Aftermarket Cylinder Heads:

Stock Alloy 5-port:

     The first aftermarket cylinder head to be tested was an aluminum 5-port (stock replacement style) cylinder head by Pierce Manifolds. As stated in the book, the greatest advantage of these cylinder heads is in their lead-free compatibility, light weight, and the reduced likelihood of cracks developing in normal use. We do not consider them a performance item right out of the box however. This was evidenced both in the airflow numbers seen below, and the power figures seen in chart D2-1 on page 20 of the book. Chamber volume was 38.5cc.

Modified Alloy 5-port:

     After modifying the cylinder head as per our normal practice (including larger 1.625" inlet valves) we obtained a 26CFM increase in peak airflow, as well as the most increase in power for all of the 5-port cylinder heads tested. Chart D2-1 on page 20 of the book will illustrate these improvements. The modified chamber volume ended up 39cc, which we deemed close enough to the previous state for reasonable comparisons to be made.

Stock Alloy 7-port "MSX":

     The next aftermarket head tested was the Pierce Manifolds "MSX" 7-port cross-flow cylinder head. These cylinder heads are patterned after the original HRG Derrington version of the 1960's and incorporate individual inlet ports for better airflow potential. In our testing however, these cylinder heads do not live up to their potential in a box-stock configuration. All airflow numbers are based on the bare cylinder head only, with port entry radius attached. In spite of their generous size, the exhaust ports disappointed, having worse performance than the smaller 5-port counterpart offered by the same manufacturer. The chamber volume was a minimal 36cc, which gave the highest compression ratio of all the cylinder heads tested.

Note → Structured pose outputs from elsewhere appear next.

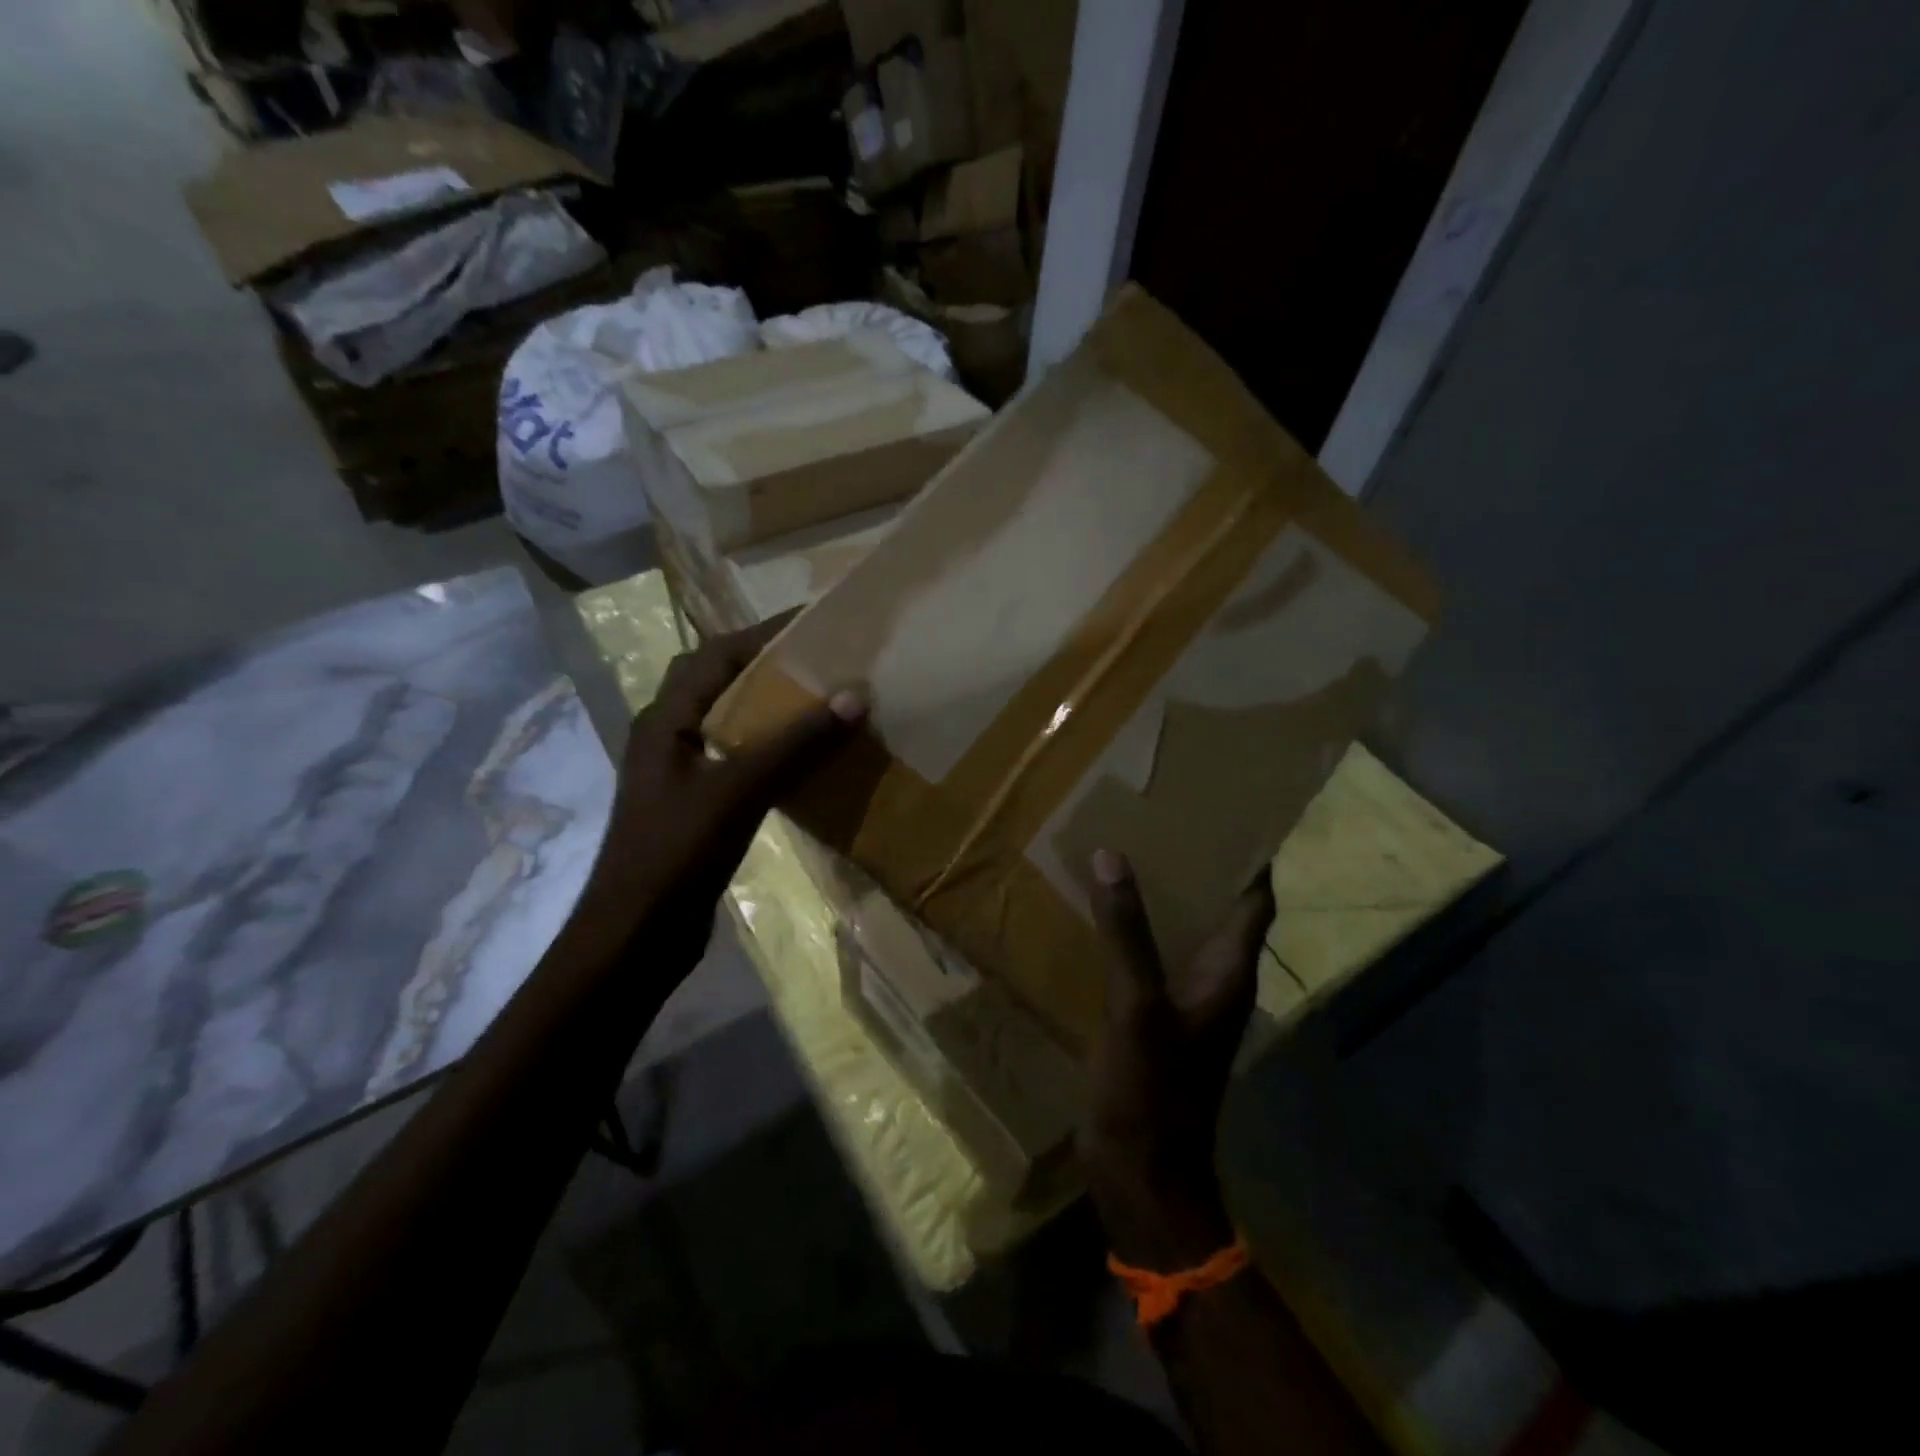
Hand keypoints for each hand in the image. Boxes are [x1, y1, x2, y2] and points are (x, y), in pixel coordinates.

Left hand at [582, 612, 864, 973]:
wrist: (635, 937)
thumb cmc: (676, 853)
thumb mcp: (738, 790)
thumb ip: (795, 743)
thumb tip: (853, 696)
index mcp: (666, 720)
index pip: (716, 655)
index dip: (764, 634)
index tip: (816, 623)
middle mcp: (670, 736)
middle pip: (721, 683)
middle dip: (769, 666)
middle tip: (825, 661)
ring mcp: (682, 773)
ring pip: (732, 723)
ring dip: (772, 708)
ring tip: (824, 701)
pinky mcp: (698, 806)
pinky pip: (741, 760)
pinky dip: (773, 749)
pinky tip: (808, 760)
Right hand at [1079, 850, 1274, 1268]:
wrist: (1139, 1176)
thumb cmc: (1151, 1091)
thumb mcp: (1136, 1006)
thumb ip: (1126, 933)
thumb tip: (1112, 857)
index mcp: (1228, 971)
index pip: (1254, 898)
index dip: (1248, 854)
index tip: (1223, 808)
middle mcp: (1215, 979)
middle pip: (1218, 906)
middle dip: (1196, 862)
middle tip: (1159, 814)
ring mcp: (1184, 1000)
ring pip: (1181, 929)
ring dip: (1162, 892)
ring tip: (1126, 847)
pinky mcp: (1154, 1017)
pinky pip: (1150, 956)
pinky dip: (1134, 927)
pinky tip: (1099, 909)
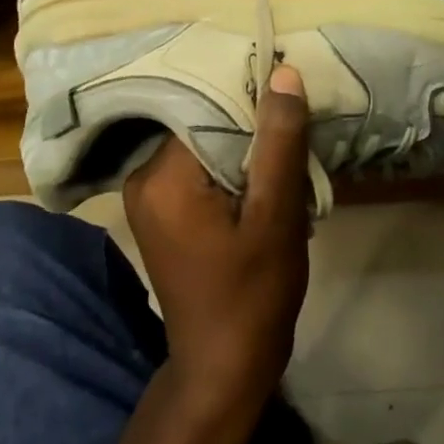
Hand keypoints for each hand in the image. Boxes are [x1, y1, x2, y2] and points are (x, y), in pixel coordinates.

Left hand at [121, 64, 310, 410]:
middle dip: (254, 125)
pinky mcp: (165, 210)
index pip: (210, 106)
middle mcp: (145, 177)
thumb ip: (279, 142)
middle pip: (207, 122)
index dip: (255, 99)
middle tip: (298, 129)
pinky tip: (267, 179)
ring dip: (250, 147)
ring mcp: (151, 195)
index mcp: (163, 176)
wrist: (225, 368)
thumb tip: (284, 74)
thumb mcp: (277, 214)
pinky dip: (236, 167)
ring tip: (288, 154)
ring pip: (209, 142)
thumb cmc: (253, 294)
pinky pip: (204, 166)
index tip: (294, 98)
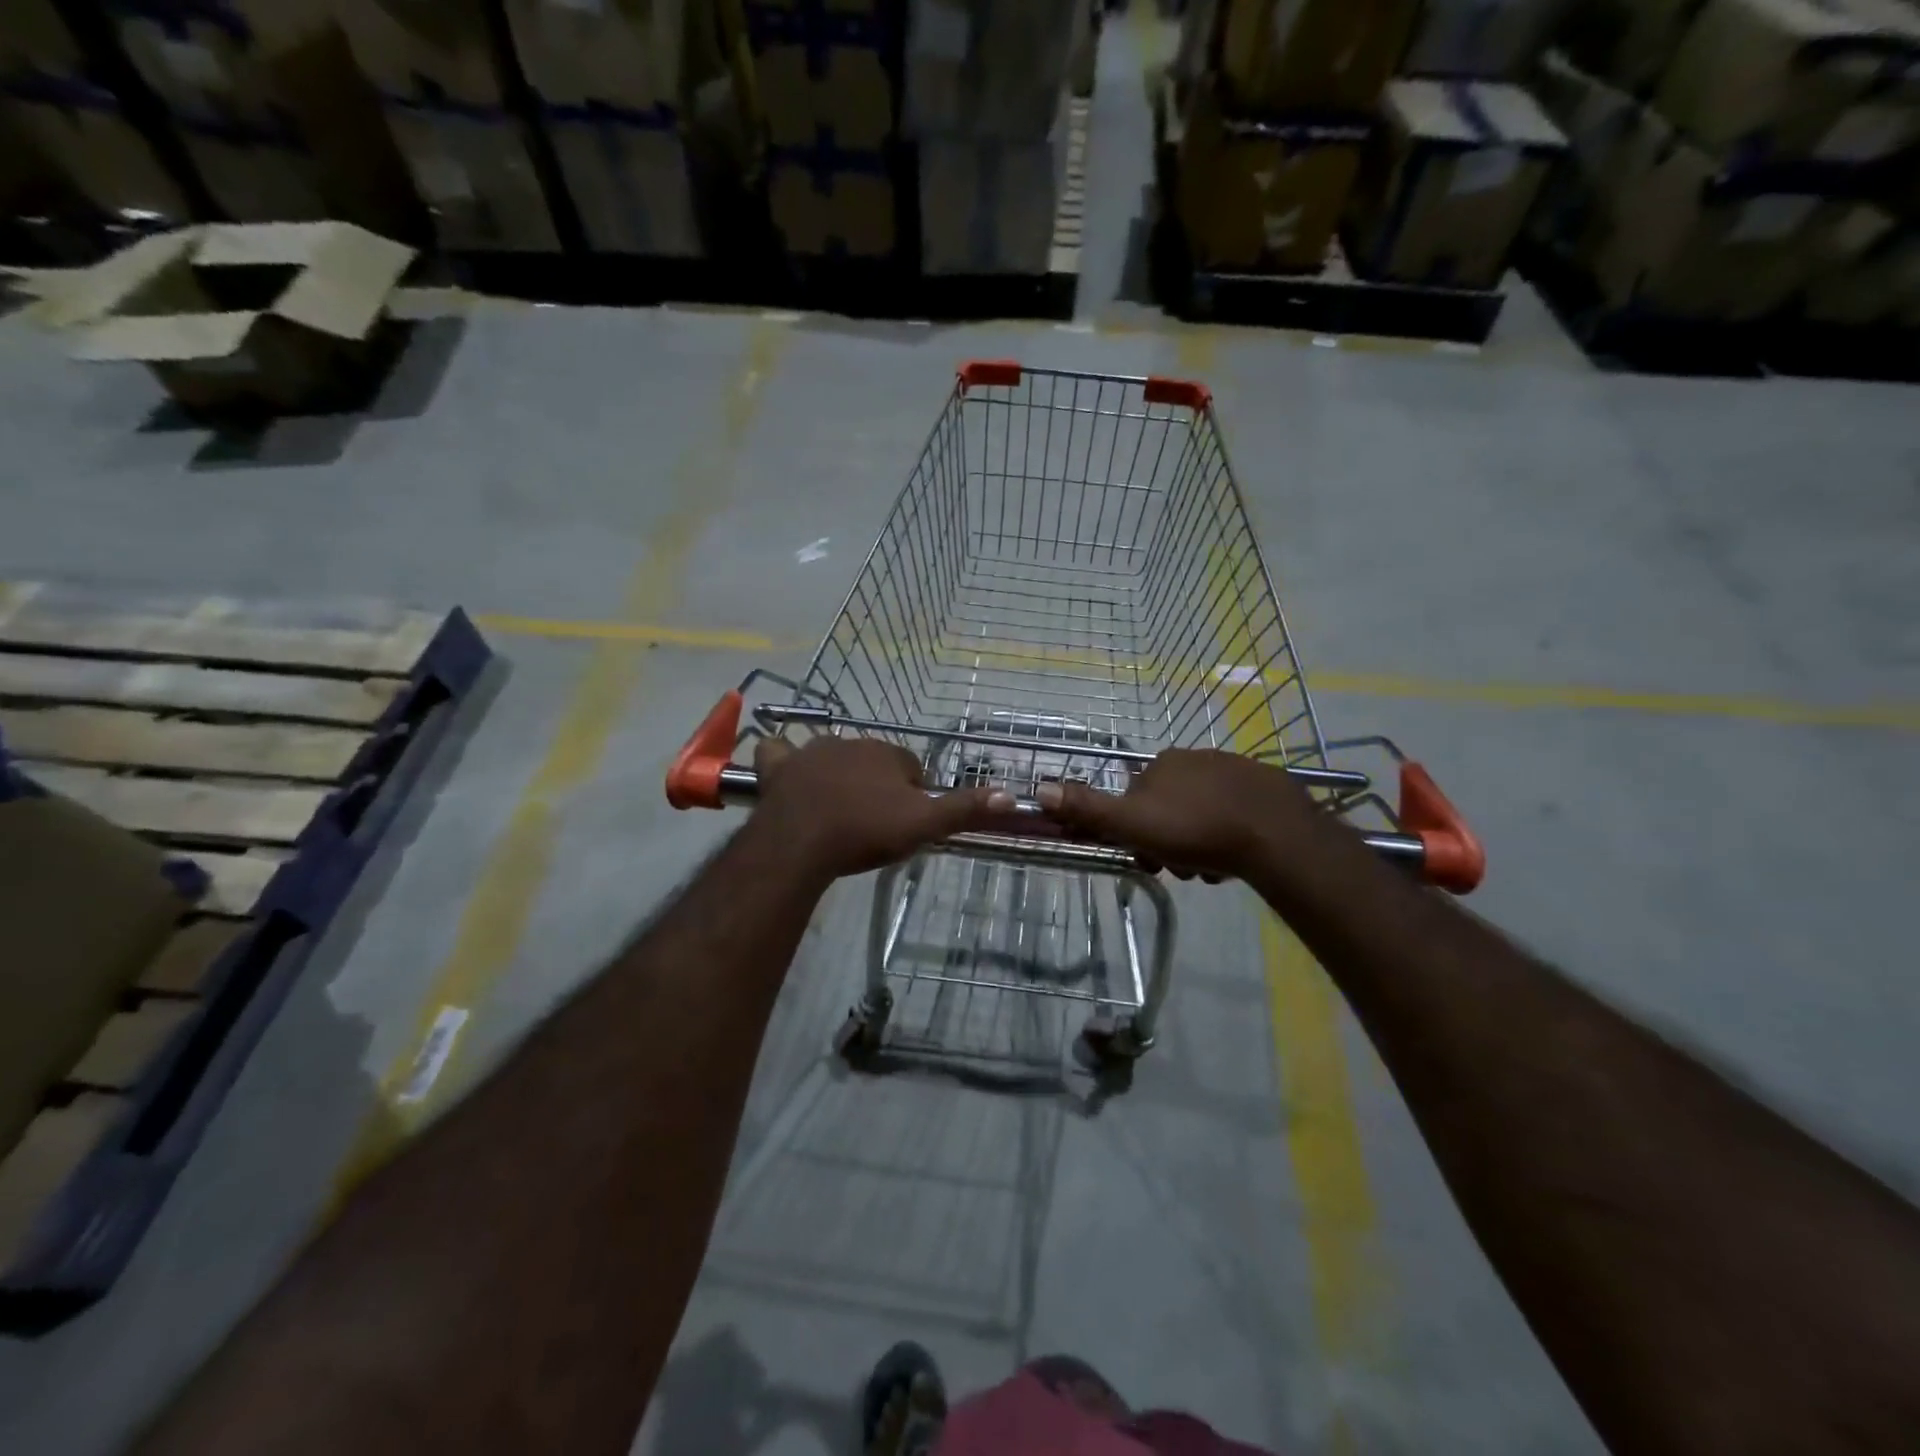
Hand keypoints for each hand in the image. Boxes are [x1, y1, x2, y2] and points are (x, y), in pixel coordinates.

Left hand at [750, 735, 1013, 879]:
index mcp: (889, 753)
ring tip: (836, 810)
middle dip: (876, 784)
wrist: (802, 842)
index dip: (912, 795)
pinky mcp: (779, 767)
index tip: (905, 822)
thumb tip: (1011, 795)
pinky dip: (782, 758)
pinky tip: (785, 770)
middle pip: (873, 761)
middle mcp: (852, 742)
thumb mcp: (923, 825)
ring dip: (837, 774)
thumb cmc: (866, 831)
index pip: (911, 768)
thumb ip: (964, 809)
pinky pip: (778, 752)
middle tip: (873, 822)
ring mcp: (811, 751)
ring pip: (831, 755)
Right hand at [1035, 749, 1325, 879]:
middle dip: (1169, 843)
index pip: (1134, 801)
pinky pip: (1232, 814)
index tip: (1147, 859)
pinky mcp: (1263, 787)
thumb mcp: (1132, 823)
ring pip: (1199, 815)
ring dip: (1198, 846)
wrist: (1275, 834)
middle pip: (1167, 809)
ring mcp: (1232, 770)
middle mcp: (1194, 758)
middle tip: (1183, 869)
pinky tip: (1235, 858)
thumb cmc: (1196, 829)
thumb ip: (1088, 808)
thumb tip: (1039, 789)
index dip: (1135, 834)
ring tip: (1211, 868)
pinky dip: (1227, 837)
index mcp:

Modified Alloy 7-port "MSX":

     Our modified example of the above cylinder head was an extensively reworked item sporting larger 1.625" inlet valves and many hours of delicate port work. We felt well rewarded for our efforts as can be seen both from the large gain in airflow potential, as well as the dramatic increase in power on the dyno. Again the flow results are of the bare cylinder head, with an inlet radius attached. At a generous 42cc's, this cylinder head achieved significant increases in performance with the largest combustion chamber size and subsequently, lowest compression ratio of any cylinder head tested.

End Notes and Final Comments:

     To our great advantage, a solid week of sunny weather made for uncanny repeatability and comparisons. After spending the first day running-in the engine and making sure everything was working as expected, we spent the next four days swapping cylinder heads and making dyno runs. Both carburetor and ignition settings were tuned to yield the best performance for each cylinder head, with the median of three runs being chosen for publishing (more information can be seen in photo captions at right).

     With all said and done, we hope our contribution to Roger's book will stand as a reference for many years. It is our sincere belief that no more honest or unbiased test could have been made, and that's exactly what Roger requested.